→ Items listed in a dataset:

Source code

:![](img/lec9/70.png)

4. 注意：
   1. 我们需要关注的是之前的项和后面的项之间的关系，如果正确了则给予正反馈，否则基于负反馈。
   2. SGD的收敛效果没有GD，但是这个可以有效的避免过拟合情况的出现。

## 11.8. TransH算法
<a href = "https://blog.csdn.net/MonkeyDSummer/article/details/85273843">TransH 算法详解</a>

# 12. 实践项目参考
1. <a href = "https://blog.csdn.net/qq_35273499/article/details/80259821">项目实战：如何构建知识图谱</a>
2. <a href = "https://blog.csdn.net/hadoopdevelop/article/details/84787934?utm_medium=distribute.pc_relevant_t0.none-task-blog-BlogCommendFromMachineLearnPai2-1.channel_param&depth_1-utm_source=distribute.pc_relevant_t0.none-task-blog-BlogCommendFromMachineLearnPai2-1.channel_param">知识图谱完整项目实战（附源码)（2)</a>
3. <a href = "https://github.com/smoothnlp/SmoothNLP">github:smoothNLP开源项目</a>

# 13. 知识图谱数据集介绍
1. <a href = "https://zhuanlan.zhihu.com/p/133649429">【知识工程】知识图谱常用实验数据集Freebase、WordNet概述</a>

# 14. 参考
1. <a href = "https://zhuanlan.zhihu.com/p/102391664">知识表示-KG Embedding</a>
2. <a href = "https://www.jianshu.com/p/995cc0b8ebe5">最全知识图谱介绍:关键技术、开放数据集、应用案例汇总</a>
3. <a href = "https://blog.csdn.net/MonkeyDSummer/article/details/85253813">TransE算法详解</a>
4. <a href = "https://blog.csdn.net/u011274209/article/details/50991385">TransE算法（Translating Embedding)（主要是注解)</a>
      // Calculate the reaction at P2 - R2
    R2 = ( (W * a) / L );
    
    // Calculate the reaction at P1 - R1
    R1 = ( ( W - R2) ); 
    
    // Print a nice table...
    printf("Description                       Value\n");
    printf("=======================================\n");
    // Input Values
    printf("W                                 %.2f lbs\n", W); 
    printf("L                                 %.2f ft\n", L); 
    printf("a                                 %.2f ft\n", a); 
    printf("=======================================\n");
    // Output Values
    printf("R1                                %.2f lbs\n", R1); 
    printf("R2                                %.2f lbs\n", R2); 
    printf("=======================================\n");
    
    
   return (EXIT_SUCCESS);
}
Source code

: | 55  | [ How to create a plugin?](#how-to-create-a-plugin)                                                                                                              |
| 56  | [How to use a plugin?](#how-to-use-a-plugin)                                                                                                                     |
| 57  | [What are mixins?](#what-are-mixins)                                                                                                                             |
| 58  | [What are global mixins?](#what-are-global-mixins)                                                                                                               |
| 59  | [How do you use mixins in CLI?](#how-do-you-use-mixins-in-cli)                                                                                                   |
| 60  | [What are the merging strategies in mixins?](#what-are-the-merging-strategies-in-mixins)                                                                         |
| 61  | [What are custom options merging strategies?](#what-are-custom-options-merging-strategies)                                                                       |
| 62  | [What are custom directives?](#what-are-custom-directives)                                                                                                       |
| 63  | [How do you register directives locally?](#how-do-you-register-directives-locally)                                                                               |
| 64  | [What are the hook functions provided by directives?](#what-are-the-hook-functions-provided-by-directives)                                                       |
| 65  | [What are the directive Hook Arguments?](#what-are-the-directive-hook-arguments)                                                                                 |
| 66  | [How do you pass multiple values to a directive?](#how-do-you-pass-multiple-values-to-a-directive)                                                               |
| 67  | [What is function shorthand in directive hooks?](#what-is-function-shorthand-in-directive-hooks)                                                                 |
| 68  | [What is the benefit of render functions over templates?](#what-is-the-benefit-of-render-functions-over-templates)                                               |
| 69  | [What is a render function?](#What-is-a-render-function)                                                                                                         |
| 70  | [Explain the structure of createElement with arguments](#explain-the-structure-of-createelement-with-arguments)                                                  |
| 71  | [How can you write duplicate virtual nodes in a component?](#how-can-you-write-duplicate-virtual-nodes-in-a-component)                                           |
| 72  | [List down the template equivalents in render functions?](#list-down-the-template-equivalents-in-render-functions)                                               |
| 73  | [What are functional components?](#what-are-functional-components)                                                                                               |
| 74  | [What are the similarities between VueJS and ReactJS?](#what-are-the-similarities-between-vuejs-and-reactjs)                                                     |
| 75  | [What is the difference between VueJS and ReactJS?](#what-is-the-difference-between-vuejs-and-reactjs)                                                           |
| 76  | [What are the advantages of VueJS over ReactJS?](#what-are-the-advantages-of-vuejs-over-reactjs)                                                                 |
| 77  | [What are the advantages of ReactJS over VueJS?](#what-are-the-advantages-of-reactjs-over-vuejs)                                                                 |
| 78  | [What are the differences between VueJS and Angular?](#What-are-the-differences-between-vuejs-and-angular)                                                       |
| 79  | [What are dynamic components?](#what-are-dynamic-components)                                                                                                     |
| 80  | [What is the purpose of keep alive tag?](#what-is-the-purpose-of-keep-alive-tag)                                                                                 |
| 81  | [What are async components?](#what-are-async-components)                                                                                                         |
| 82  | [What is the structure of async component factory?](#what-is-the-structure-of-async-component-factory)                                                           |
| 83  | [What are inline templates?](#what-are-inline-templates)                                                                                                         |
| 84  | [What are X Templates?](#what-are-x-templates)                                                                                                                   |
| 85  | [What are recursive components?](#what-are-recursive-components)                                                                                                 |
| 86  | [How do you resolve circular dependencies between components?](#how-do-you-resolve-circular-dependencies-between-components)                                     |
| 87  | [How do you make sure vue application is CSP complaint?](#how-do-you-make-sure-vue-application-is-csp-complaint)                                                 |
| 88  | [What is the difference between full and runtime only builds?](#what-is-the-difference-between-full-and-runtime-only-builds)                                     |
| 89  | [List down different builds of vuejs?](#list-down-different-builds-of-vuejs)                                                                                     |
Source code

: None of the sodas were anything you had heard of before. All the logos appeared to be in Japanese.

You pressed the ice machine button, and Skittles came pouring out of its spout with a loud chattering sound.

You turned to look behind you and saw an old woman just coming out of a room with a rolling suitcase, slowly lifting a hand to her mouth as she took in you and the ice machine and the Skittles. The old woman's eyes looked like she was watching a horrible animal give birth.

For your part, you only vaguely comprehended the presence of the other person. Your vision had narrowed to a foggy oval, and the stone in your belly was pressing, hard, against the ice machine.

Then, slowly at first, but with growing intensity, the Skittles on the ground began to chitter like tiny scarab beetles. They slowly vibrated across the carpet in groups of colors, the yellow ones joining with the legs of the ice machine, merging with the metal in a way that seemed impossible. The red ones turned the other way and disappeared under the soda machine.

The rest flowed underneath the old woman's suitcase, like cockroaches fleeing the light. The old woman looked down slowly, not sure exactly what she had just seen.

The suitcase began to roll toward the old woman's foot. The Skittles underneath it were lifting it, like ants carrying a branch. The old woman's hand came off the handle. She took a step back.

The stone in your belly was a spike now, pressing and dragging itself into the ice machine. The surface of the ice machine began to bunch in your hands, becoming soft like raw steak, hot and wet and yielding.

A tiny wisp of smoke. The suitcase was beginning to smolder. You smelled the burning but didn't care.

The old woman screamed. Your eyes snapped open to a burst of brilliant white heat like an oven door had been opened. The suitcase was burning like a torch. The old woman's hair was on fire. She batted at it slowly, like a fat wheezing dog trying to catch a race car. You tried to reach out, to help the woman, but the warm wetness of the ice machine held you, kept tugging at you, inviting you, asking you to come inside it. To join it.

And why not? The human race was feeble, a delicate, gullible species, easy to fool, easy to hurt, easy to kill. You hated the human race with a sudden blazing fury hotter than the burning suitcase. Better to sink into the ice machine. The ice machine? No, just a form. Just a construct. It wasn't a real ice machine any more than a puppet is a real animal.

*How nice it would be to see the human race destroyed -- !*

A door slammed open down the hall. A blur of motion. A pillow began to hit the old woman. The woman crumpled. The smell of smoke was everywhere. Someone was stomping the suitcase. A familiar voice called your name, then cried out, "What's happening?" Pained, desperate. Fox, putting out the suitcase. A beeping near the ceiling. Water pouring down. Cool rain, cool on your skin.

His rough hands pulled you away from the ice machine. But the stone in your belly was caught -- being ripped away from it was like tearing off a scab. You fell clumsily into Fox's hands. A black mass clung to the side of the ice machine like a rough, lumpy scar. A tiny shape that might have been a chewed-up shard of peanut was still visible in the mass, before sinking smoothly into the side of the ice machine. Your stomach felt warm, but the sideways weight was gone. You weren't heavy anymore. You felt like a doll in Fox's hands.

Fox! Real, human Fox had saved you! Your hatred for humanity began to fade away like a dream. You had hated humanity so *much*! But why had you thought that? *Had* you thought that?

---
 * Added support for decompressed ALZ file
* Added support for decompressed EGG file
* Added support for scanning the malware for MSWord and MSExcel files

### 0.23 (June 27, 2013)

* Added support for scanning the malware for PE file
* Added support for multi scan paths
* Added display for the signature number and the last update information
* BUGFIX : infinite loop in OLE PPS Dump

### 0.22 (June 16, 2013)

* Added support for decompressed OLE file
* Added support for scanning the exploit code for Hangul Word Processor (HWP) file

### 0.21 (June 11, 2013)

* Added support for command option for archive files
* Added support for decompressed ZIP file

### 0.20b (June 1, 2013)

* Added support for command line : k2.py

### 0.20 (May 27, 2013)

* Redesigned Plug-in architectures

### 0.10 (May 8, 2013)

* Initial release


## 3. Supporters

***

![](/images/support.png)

→ ACTIVITY:
Show a copy of each line from the data that includes the word "woman".

→ SOLUTION FOR THIS PROBLEM:
You turned to look behind you and saw an old woman just coming out of a room with a rolling suitcase, slowly lifting a hand to her mouth as she took in you and the ice machine and the Skittles. The old woman's eyes looked like she was watching a horrible animal give birth.
The rest flowed underneath the old woman's suitcase, like cockroaches fleeing the light. The old woman looked down slowly, not sure exactly what she had just seen.
The suitcase began to roll toward the old woman's foot. The Skittles underneath it were lifting it, like ants carrying a branch. The old woman's hand came off the handle. She took a step back.
The old woman screamed. Your eyes snapped open to a burst of brilliant white heat like an oven door had been opened. The suitcase was burning like a torch. The old woman's hair was on fire. She batted at it slowly, like a fat wheezing dog trying to catch a race car. You tried to reach out, to help the woman, but the warm wetness of the ice machine held you, kept tugging at you, inviting you, asking you to come inside it. To join it.
A door slammed open down the hall. A blur of motion. A pillow began to hit the old woman. The woman crumpled. The smell of smoke was everywhere. Someone was stomping the suitcase. A familiar voice called your name, then cried out, "What's happening?" Pained, desperate. Fox, putting out the suitcase. A beeping near the ceiling. Water pouring down. Cool rain, cool on your skin.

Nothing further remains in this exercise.